"Bawk! Bawk!" Is Cute...But for Easter??

My very favorite Easter commercial. Twenty-nine years after M&Ms first debuted this commercial, I can't think of Easter without thinking, "Thank you Easter Bunny...bawk! bawk!" Thanks, YouTube, for making it possible to share my memory.

Happy Easter everyone...BAWK! BAWK!

Have a very Happy Easter (or Passover)
Remember the reason we celebrate today
(Although I had no clue why bunnies laying eggs
has anything to do with Easter...until now)

The Easter Bunny has become a classic, cultural symbol of Easter, but according to historians, it did not start out as a Christian symbol. So, what’s the story behind the Easter Bunny?
The rabbit is a symbol of fertility and reproduction. Because of their rapid reproductive process, rabbits were seen as having special powers to help humans reproduce.
As many know, spring is a time of rebirth and renewal, so it is not surprising Easter also comes in spring. Along with being a time of rebirth, spring is also seen as a time of fertility.
The first mention of the rabbit during Easter was in Germany in the 15th century, it also the first place to make chocolate rabbits in celebration.
Before long, the Easter Bunny stopped being just a symbol and actually became a living being, bringing chocolate and candies to “good children.” The Easter Bunny became a sort of Santa Claus figure.
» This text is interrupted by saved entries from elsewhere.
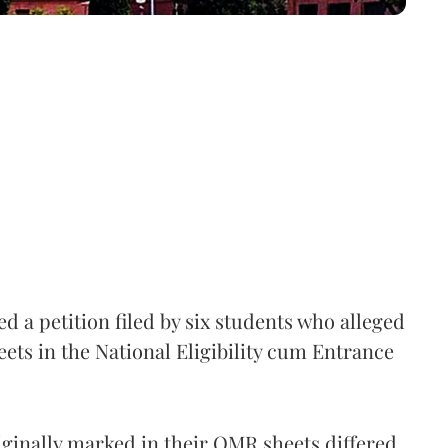
 a petition filed by six students who alleged
ets in the National Eligibility cum Entrance
iginally marked in their OMR sheets differed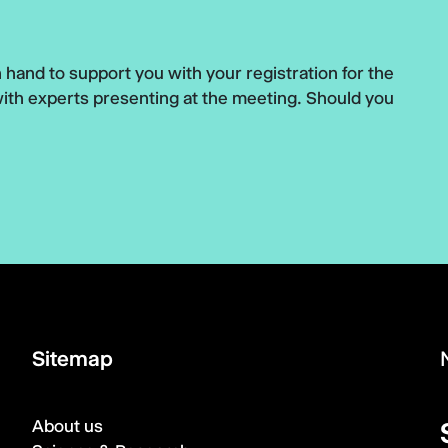
hand to support you with your registration for the
with experts presenting at the meeting. Should you
Sitemap
About us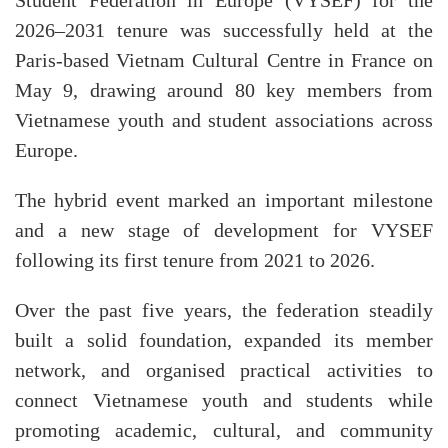
Student Federation in Europe (VYSEF) for the
2026–2031 tenure was successfully held at the
Paris-based Vietnam Cultural Centre in France on
May 9, drawing around 80 key members from
Vietnamese youth and student associations across
Europe.
The hybrid event marked an important milestone
and a new stage of development for VYSEF
following its first tenure from 2021 to 2026.
Over the past five years, the federation steadily
built a solid foundation, expanded its member
network, and organised practical activities to
connect Vietnamese youth and students while
promoting academic, cultural, and community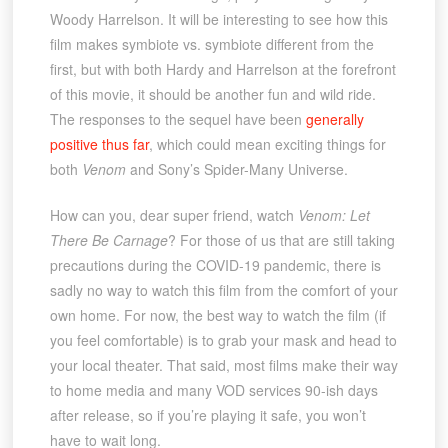
Woody Harrelson. It will be interesting to see how this
film makes symbiote vs. symbiote different from the
first, but with both Hardy and Harrelson at the forefront
of this movie, it should be another fun and wild ride.
The responses to the sequel have been
generally
positive thus far
, which could mean exciting things for
both
Venom
and Sony’s Spider-Many Universe.
How can you, dear super friend, watch
Venom: Let
There Be Carnage
? For those of us that are still taking
precautions during the COVID-19 pandemic, there is
sadly no way to watch this film from the comfort of your
own home. For now, the best way to watch the film (if
you feel comfortable) is to grab your mask and head to
your local theater. That said, most films make their way
to home media and many VOD services 90-ish days
after release, so if you’re playing it safe, you won’t
have to wait long.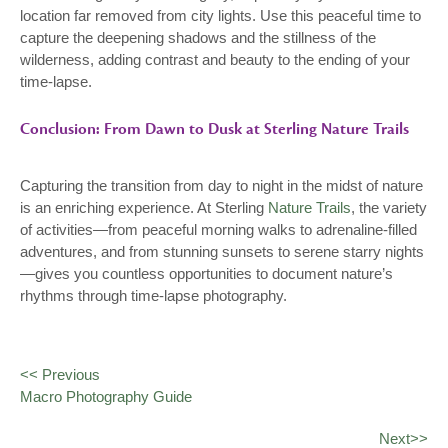
location far removed from city lights. Use this peaceful time to
capture the deepening shadows and the stillness of the
wilderness, adding contrast and beauty to the ending of your
time-lapse.
Conclusion: From Dawn to Dusk at Sterling Nature Trails
Capturing the transition from day to night in the midst of nature
is an enriching experience. At Sterling
Nature Trails
, the variety
of activities—from peaceful morning walks to adrenaline-filled
adventures, and from stunning sunsets to serene starry nights
—gives you countless opportunities to document nature’s
rhythms through time-lapse photography.
<< Previous
Macro Photography Guide
Next>>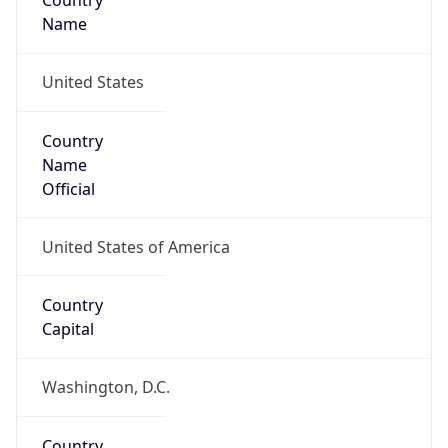
Country
Name
United States
Country
Name
Official
United States of America
Country
Capital
Washington, D.C.
Country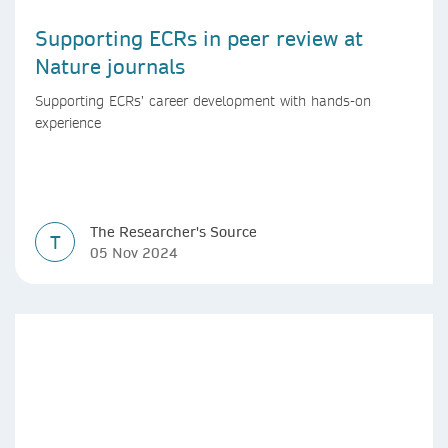
Supporting ECRs in peer review at
Nature journals
Supporting ECRs’ career development with hands-on
experience
The Researcher's Source
T
05 Nov 2024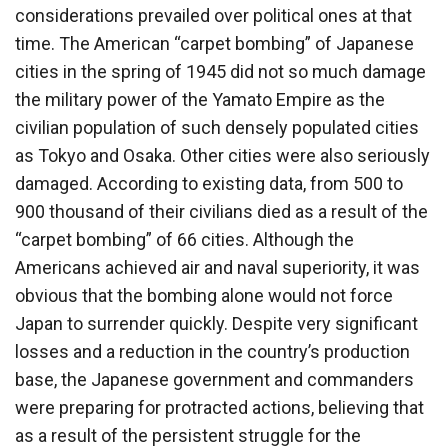
considerations prevailed over political ones at that
time. The American “carpet bombing” of Japanese
cities in the spring of 1945 did not so much damage
the military power of the Yamato Empire as the
civilian population of such densely populated cities
as Tokyo and Osaka. Other cities were also seriously
damaged. According to existing data, from 500 to
900 thousand of their civilians died as a result of the
“carpet bombing” of 66 cities. Although the
Americans achieved air and naval superiority, it was
obvious that the bombing alone would not force
Japan to surrender quickly. Despite very significant
losses and a reduction in the country’s production
base, the Japanese government and commanders
were preparing for protracted actions, believing that
as a result of the persistent struggle for the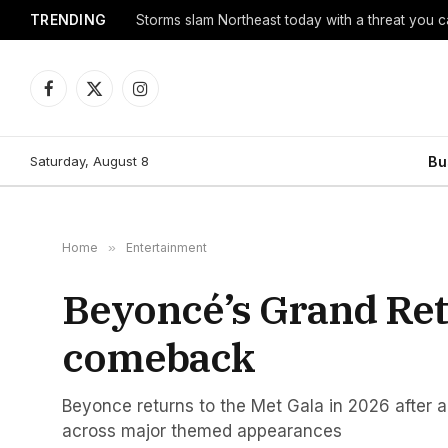
TRENDING
Storms slam Northeast today with a threat you c
Facebook
X
Instagram
(Twitter)
Saturday, August 8
Bu
Home
»
Entertainment
Beyoncé’s Grand Retu
comeback
Beyonce returns to the Met Gala in 2026 after a
across major themed appearances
Children would hide their Easter baskets around their homes, and it was believed the Easter Bunny came and filled them. In the old days, boys’ baskets were made from caps, and the girls’ baskets were made from bonnets. It was not until the tradition grew more popular that elaborate baskets started to be made.
Easter eggs were seen as a symbol of new life, such as a chick hatching from an egg. This is why the chick is another symbol of Easter today. In Eastern Christianity, eggs were allowed to be eaten during Lent because they were considered “dairy.” Because of this, eggs were seen as a prized possession or a present, therefore giving special association to eggs during the Easter holiday.
Today, Easter eggs are not so much eaten but decorated to celebrate the holiday. They were originally painted in bright colors to symbolize the light of spring and rebirth. This tradition is still practiced today.
Now, in addition to dyeing eggs, we have chocolate eggs and bunnies covered in bright foil as a symbol of Easter. These candies and sometimes even the eggs themselves are used as Easter games. Parents would hide these around the house for their children to find on Easter morning, yet another connection between the Christian holidays of Easter and Christmas.
Easter is this Sunday, so don’t forget the chocolate bunnies and eggs when visiting family. Keep the tradition going!